In many places there was long-established open parkland in front of the line; but where there was not, huge swathes had been burned through the woodland so that the Tatar raiders would not have any cover.

And it was just past this great line that they came to the sprawling industrial town of Tula.

Andrei had never seen anything like it. It was a town, yet not a town. Everywhere there seemed to be long, stout houses, of wood or brick, filled with the sounds of men hammering. Half the buildings seemed to be smithies.

'The whole place is like a giant armoury,' he remarked.

And most impressive of all, there were the big, grim buildings with continually smoking chimneys which contained the blast furnaces.

These were the first blast furnaces that Russia had seen. Operated by the Dutch family of Vinius, they had been set up at Tula because of the ancient iron ore deposits in the region. Not only were the mighty furnaces here, but innumerable workshops where armaments were made.

'They make more weapons here than anywhere except Moscow itself,' Burlay remarked. 'They say these Romanov Tsars are bringing in new foreigners all the time, because they're the only ones who know how to operate these new machines.'

Cannons, muskets, pikes and swords: Andrei saw wagon-loads of them. As a soldier, he was impressed; but he found the huge, smoky place rather frightening, and was glad soon to be on his way to Moscow again.

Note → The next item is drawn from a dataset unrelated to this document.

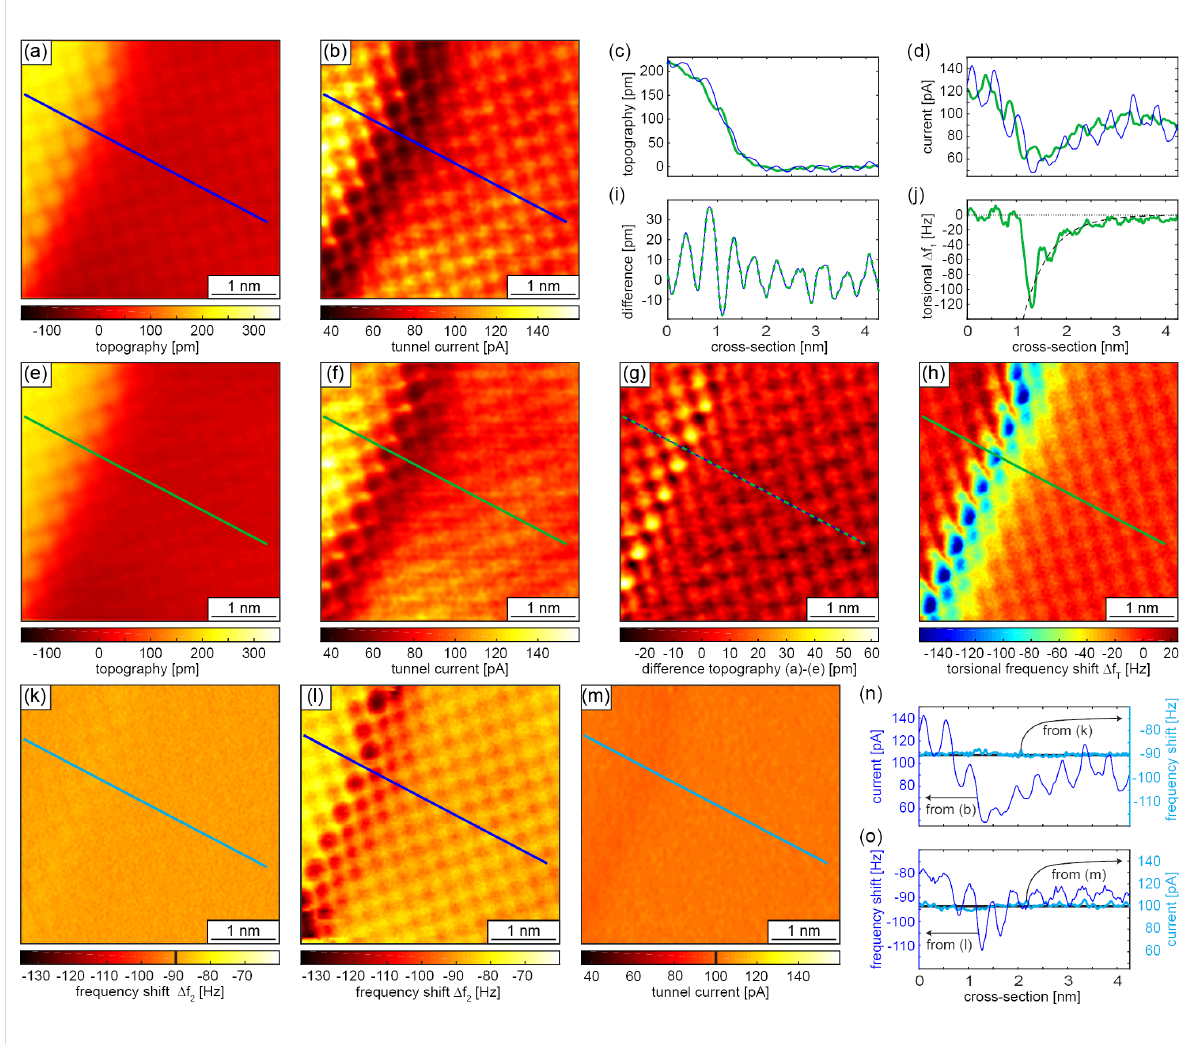
Figure 13: Multichannel and multimodal AFM results obtained on a NaCl island running over a Au(111) step edge. (a) Topography and (b) tunnel cur- rent images obtained with the second flexural mode frequency shift Δ f f2 = − 90 Hz and a second mode oscillation amplitude A f2 , rms = 100 pm. The blue lines in panels (c) and (d) represent the cross sections taken at the location of the blue lines in (a) and (b), respectively. Panels (e) and (f) show the same quantities as panels (a) and (b) but with the cantilever oscillated simultaneously in its first torsional mode with a torsional mode amplitude A t1 , rms = 60 pm to obtain the torsional mode frequency shift image Δ f t1 ( x , y ) displayed in panel (h). A large lateral attractive force is observed when the tip is approached to the step edge from the lower terrace side. See green cross section in panel (j). Because of the additional lateral tip oscillation, the topographical corrugation in panel (e) is slightly reduced compared to that in panel (a). Compare also the topography and tunnel current cross- sections, that is, the green and blue lines in panels (c) and (d), respectively. The reduction of the topographical corrugation is particularly pronounced at the step edge as visible in the difference data displayed in panel (g) calculated by subtracting the data shown in panel (a) from that displayed in panel (e). (i) The green dashed cross section in panel (g). (k) The frequency shift error observed during the constant frequency shift imaging used for the data displayed in panels (a) and (b). Alternatively, the tunnel current can be kept constant. Then the frequency shift shows an atomic-scale contrast (l). The corresponding tunnel current error image is displayed in panel (m). Panels (n) and (o) show the tunnel current and frequency shift variations along the cross sections indicated by the lines in panels (b) and (l), respectively, while the frequency shift or tunnel current is kept constant (pale blue lines in panels (n) and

They reached the capital a week later.

It had been a long, hard winter. The huge city of Moscow was still under snow, although the Lenten season had begun.

Over the vast, snowbound city, the skies were grey, heavy and monotonous. In the streets, where the snow had not been cleared, there was also greyness, as though at some point the clouds had let fall not flakes of snow, but a dismal settling of ice-dust and cinders in their place.

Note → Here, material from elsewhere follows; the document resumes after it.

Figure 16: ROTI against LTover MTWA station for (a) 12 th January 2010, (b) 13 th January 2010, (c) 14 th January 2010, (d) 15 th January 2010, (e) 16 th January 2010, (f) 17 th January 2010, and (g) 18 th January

Yet the scene was not without colour. The roofs of the houses were white. Above, the domes of the churches were gold, silver, or brightly painted. Occasionally in the street one might encounter a noble in a voluminous, fur-trimmed cloak of red or blue; there might be a glimpse of rich brocade beneath; the patrols of musketeers, the streltsy streltsy, were to be seen in the citadel with their red coats and gleaming pikes; even the simple townswomen often went out with brightly coloured scarves wrapped over their heads.